All dishwashers require you to use dishwasher salt (to help with the water softening process), rinse aid (helps to reduce drying time and leaves dishes shiny and smear free) and of course detergent in powder, tablet or liquid form. There are now '4-in-1' and '3-in-1' tablets on the market but the efficiency of these may vary in hard water areas. Many machines also have additive indicators on the control panel which will show you when you need to refill the salt or rinse aid reservoirs.
There are also dishwasher fresheners which can provide you with a fresh fragrance when you open the dishwasher door, but it's more important to use a dishwasher cleaner every so often to descale, degrease and freshen. Both will be redundant if you don't take time to clean out the filters where food debris gets caught. They're simple and quick to remove and rinse through.
Loading the Dishwasher
It's vital to load your dishwasher properly to get the best out of it. Generally the top basket is for smaller, less soiled items as the spray arm is smaller, leaving the bottom basket for larger and more heavily soiled pieces. Read the manufacturer's instructions for guidance on loading and for information on items which are suitable or not for dishwashing.
Energy efficiency and the environment
Every dishwasher receives an energy efficiency grading ranging from A - G, with A being the most efficient and economical. Standardised tests, monitored by Trading Standards, are carried out across the industry and manufacturers are responsible for grading their own machines, taking into account water consumption, washing and drying performance.
The issue of water consumption may be of particular interest if you're on a water meter. All dishwashers are cold water fill, and some have time delays so that you can set the machine up to switch itself on during the night to take advantage of cheaper electricity.
Some dishwashers have built-in protection against flooding activated by a sensor which closes off the inlet valve. Some top of the range machines will detect changes in water pressure at the top of the inlet hose, and a safety valve will cut off the water supply.
You'll generally find that the more expensive the machine, the better its energy efficiency because energy-saving features have been included. This may make it cheaper to run in the long term. Top of the range machines also tend to be quieter because they have a higher level of insulation. You'll also find that your dishwasher uses less water to wash effectively than hand washing the same size loads.
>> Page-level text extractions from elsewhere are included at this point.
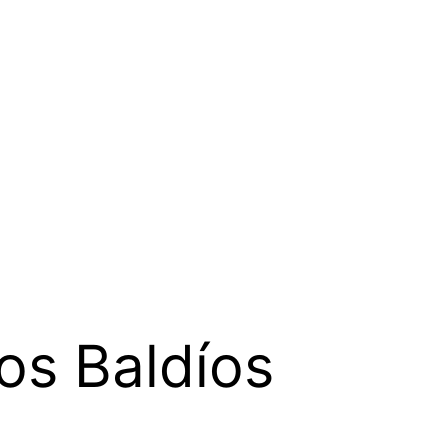
os Baldíos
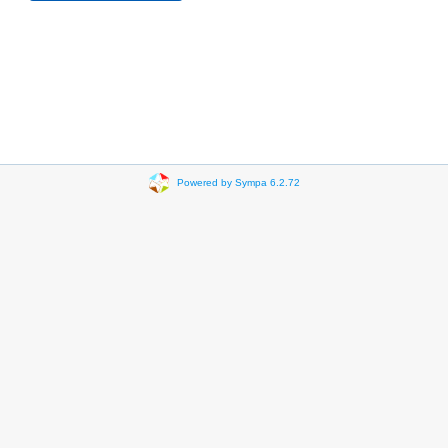
Powered by Sympa 6.2.72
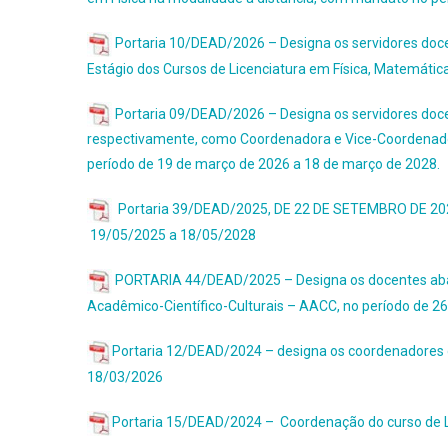
Portaria 10/DEAD/2026 – Designa os servidores doc
Estágio dos Cursos de Licenciatura em Física, Matemátic
Portaria 09/DEAD/2026 – Designa os servidores docen
respectivamente, como Coordenadora e Vice-Coordenador 
período de 19 de março de 2026 a 18 de março de 2028.
Portaria 39/DEAD/2025, DE 22 DE SETEMBRO DE 2025
19/05/2025 a 18/05/2028
PORTARIA 44/DEAD/2025 – Designa os docentes abai
Acadêmico-Científico-Culturais – AACC, no período de 2
Portaria 12/DEAD/2024 – designa os coordenadores d
18/03/2026
Portaria 15/DEAD/2024 – Coordenação do curso de L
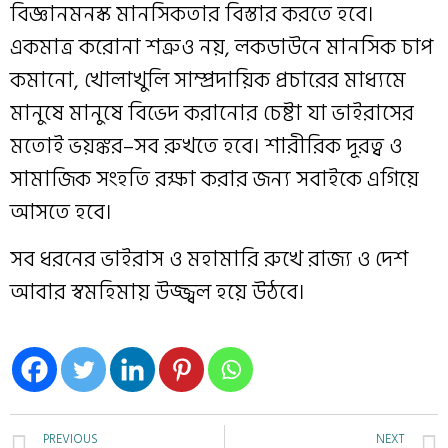
বিজ্ঞানমনস্ক মানসিকতার বিস্তার করতে হবে।
একমাত্র করোনা শত্রুও নয়, লকডাউনে মানসিক চাপ
কমানো, খোলাখুলি সাম্প্রদায়িক প্রচারের মাধ্যমে
মানুষে মানুষে বিভেদ করানোর চেষ্টা যা ভাইরাসের
মতোই ভয়ঙ্কর–সব রুখতে হবে। শারীরিক দূরত্ব ও
সামাজিক সংহতি রক্ষা করার জন্য সবাইকে এগিয়ে
আসতে হবে।
সব ধরনের ভাইরাস ও মহামারি রুখে রাজ্য ও দেশ
আবার স্বমহিমায় উজ্জ্বল হয়ে উঠবে।
PREVIOUS
NEXT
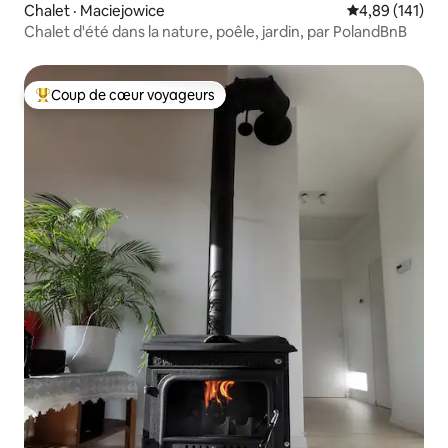
Chalet · Maciejowice
Note moyenne 
4,89 (141)
Chalet d'été dans la nature, poêle, jardin, par PolandBnB
Coup de cœur voyageurs
Coup de cœur voyageurs parmi les plus aimés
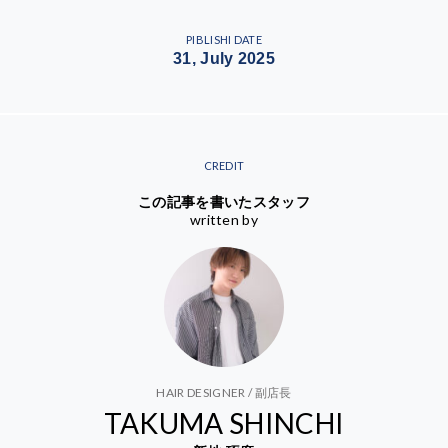
PIBLISHI DATE
31, July 2025
CREDIT
この記事を書いたスタッフ
written by
HAIR DESIGNER / 副店長
TAKUMA SHINCHI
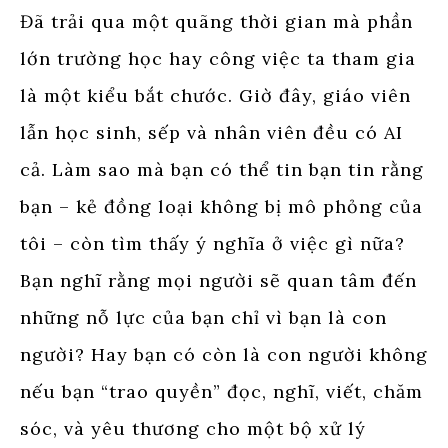
Đã trải qua một quãng thời gian mà phần
lớn trường học hay công việc ta tham gia
là một kiểu bắt chước. Giờ đây, giáo viên
lẫn học sinh, sếp và nhân viên đều có AI
cả. Làm sao mà bạn có thể tin bạn tin rằng
bạn – kẻ đồng loại không bị mô phỏng của
tôi – còn tìm thấy ý nghĩa ở việc gì nữa?
Bạn nghĩ rằng mọi người sẽ quan tâm đến
những nỗ lực của bạn chỉ vì bạn là con
người? Hay bạn có còn là con người không
nếu bạn “trao quyền” đọc, nghĩ, viết, chăm
sóc, và yêu thương cho một bộ xử lý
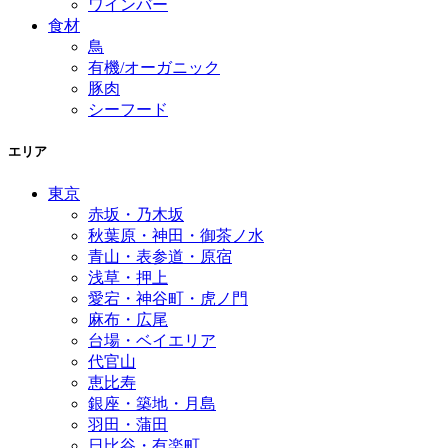
ワインバー
食材
鳥
有機/オーガニック
豚肉
シーフード
エリア
東京
赤坂・乃木坂
秋葉原・神田・御茶ノ水
青山・表参道・原宿
浅草・押上
愛宕・神谷町・虎ノ門
麻布・広尾
台場・ベイエリア
代官山
恵比寿
銀座・築地・月島
羽田・蒲田
日比谷・有楽町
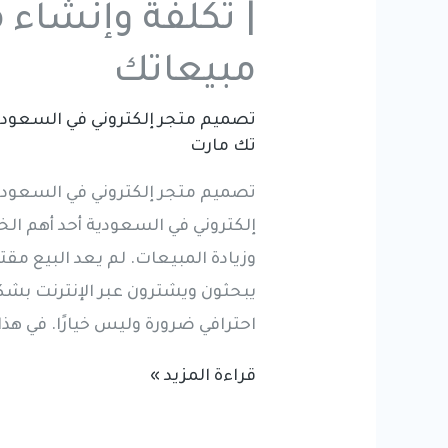
| تكلفة وإنشاء م
مبيعاتك
تصميم متجر إلكتروني في السعودي
تك مارت
تصميم متجر إلكتروني في السعودية
إلكتروني في السعودية أحد أهم ا
وزيادة المبيعات. لم يعد البيع مقتص
يبحثون ويشترون عبر الإنترنت بشك
احترافي ضرورة وليس خيارًا. في هذ
تصميم
قراءة المزيد »
متجر
إلكتروني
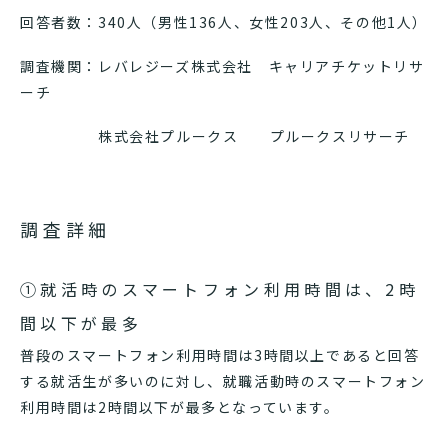
回答者数：340人（男性136人、女性203人、その他1人）
調査機関：レバレジーズ株式会社 キャリアチケットリサ
ーチ
株式会社プルークス プルークスリサーチ
調査詳細
①就活時のスマートフォン利用時間は、2時
間以下が最多
普段のスマートフォン利用時間は3時間以上であると回答
する就活生が多いのに対し、就職活動時のスマートフォン
利用時間は2時間以下が最多となっています。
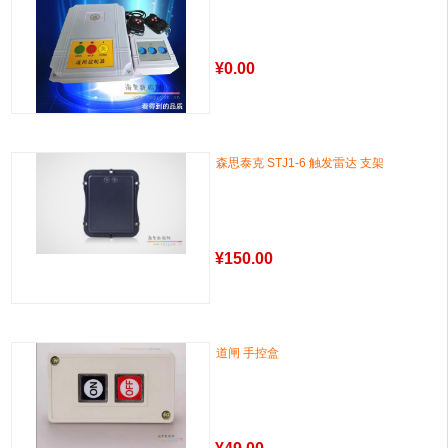
¥
0.00
森思泰克 STJ1-6 触发雷达 支架
¥
150.00
道闸 手控盒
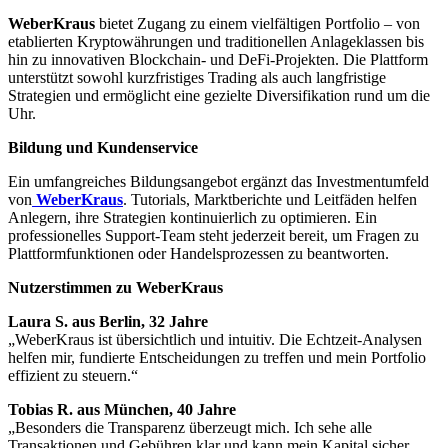
WeberKraus
bietet Zugang zu einem vielfältigen Portfolio – von
etablierten Kryptowährungen und traditionellen Anlageklassen bis
hin zu innovativen Blockchain- und DeFi-Projekten. Die Plattform
unterstützt sowohl kurzfristiges Trading als auch langfristige
Strategien und ermöglicht eine gezielte Diversifikation rund um die
Uhr.
Bildung und Kundenservice
Ein umfangreiches Bildungsangebot ergänzt das Investmentumfeld
von
WeberKraus
. Tutorials, Marktberichte und Leitfäden helfen
Anlegern, ihre Strategien kontinuierlich zu optimieren. Ein
professionelles Support-Team steht jederzeit bereit, um Fragen zu
Plattformfunktionen oder Handelsprozessen zu beantworten.
Nutzerstimmen zu WeberKraus
Laura S. aus Berlin, 32 Jahre
„WeberKraus ist übersichtlich und intuitiv. Die Echtzeit-Analysen
helfen mir, fundierte Entscheidungen zu treffen und mein Portfolio
effizient zu steuern.“
Tobias R. aus München, 40 Jahre
„Besonders die Transparenz überzeugt mich. Ich sehe alle
Transaktionen und Gebühren klar und kann mein Kapital sicher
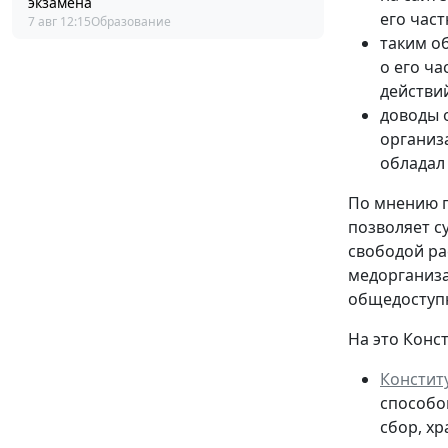
экзамена
его час
7 авг 12:15
Образование
таким о
о его ча
действи
доводы 
организ
обладал
По мнению п
позволяет с
свободой ра
медорганиза
общедосту
На это Конс
Констит
способо
сбор, х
Separates or all-in-one tablets?
Dishwashers need salt, rinse aid and detergent to function. Special salt is added to the built-in water softener to maintain it so that it can effectively decalcify the incoming water, ensuring that no stains or marks are left on your crockery or glassware. Rinse aid is required for the final rinse of the washing cycle, to guarantee clear glasses and utensils.
Depending on the hardness of the water in your area, you only need to top up your salt and rinse aid about once a month. Detergent is always added before each wash. Powder and liquid gel detergents give you greater control over the dosage required and dissolve faster than tablets; making them the ideal choice if you regularly do smaller loads or quick washes.
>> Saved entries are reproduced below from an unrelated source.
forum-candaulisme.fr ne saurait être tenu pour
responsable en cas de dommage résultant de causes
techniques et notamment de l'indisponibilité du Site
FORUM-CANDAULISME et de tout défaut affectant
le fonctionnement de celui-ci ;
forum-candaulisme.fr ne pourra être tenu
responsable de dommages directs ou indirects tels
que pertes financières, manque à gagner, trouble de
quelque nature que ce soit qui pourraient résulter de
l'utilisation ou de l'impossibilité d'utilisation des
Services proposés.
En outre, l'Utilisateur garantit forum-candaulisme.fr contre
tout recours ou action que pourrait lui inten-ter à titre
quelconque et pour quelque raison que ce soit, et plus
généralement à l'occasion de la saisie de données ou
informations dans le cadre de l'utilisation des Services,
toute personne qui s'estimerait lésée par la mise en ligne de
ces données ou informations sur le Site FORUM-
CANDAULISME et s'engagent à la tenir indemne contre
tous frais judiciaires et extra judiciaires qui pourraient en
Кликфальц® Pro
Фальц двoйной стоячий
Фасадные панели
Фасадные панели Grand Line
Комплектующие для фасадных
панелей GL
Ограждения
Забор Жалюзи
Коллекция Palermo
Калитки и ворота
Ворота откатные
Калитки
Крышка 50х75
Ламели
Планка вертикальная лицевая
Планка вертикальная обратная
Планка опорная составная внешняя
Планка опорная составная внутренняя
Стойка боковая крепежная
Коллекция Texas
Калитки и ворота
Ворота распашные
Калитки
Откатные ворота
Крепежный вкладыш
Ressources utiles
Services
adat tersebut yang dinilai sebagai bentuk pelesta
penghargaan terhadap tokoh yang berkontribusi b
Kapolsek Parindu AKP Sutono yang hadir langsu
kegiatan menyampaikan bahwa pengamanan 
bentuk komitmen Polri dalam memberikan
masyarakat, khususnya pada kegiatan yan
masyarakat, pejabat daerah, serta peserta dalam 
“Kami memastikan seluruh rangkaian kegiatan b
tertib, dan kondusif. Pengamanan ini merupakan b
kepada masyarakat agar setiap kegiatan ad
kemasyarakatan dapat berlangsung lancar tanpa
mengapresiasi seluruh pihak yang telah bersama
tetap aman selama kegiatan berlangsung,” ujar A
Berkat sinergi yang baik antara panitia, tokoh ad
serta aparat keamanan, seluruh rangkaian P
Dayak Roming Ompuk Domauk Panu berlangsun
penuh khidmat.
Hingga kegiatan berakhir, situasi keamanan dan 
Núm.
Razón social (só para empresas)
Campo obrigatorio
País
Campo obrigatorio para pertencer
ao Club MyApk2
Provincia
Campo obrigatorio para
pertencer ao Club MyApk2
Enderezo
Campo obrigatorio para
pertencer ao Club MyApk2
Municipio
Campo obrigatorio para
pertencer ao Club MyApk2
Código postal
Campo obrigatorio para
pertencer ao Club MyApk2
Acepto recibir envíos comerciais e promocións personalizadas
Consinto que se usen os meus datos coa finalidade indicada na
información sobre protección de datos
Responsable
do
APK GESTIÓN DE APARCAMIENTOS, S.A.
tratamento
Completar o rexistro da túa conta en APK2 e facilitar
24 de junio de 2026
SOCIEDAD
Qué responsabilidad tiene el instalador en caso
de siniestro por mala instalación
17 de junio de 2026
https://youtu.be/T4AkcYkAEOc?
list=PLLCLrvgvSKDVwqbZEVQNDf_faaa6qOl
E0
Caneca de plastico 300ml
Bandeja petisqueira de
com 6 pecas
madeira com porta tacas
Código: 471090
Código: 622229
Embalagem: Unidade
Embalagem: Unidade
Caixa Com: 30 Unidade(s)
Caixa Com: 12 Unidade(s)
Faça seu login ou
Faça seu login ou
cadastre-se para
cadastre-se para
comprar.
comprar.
With the growth of 2-, 3-, and 4-in-one tablets which combine detergent with either rinse aid, salt or both, you should be able to abandon rinse aid and salt altogether for an easier life. However, if using combined cleaning products most manufacturers will still recommend filling the salt compartment if the water hardness is above 21º dH. Your local water authority should be able to inform you of the hardness in your area.
Overall, optimum rinsing and drying results will always be obtained by using detergents in conjunction with a separate application of salt and rinse aid. So for cost-effectiveness and performance, separates have the edge, while all-in-one tablets win out for sheer convenience.
The type of flooring you have in your kitchen will also make a difference to the volume of your dishwasher when it’s in operation.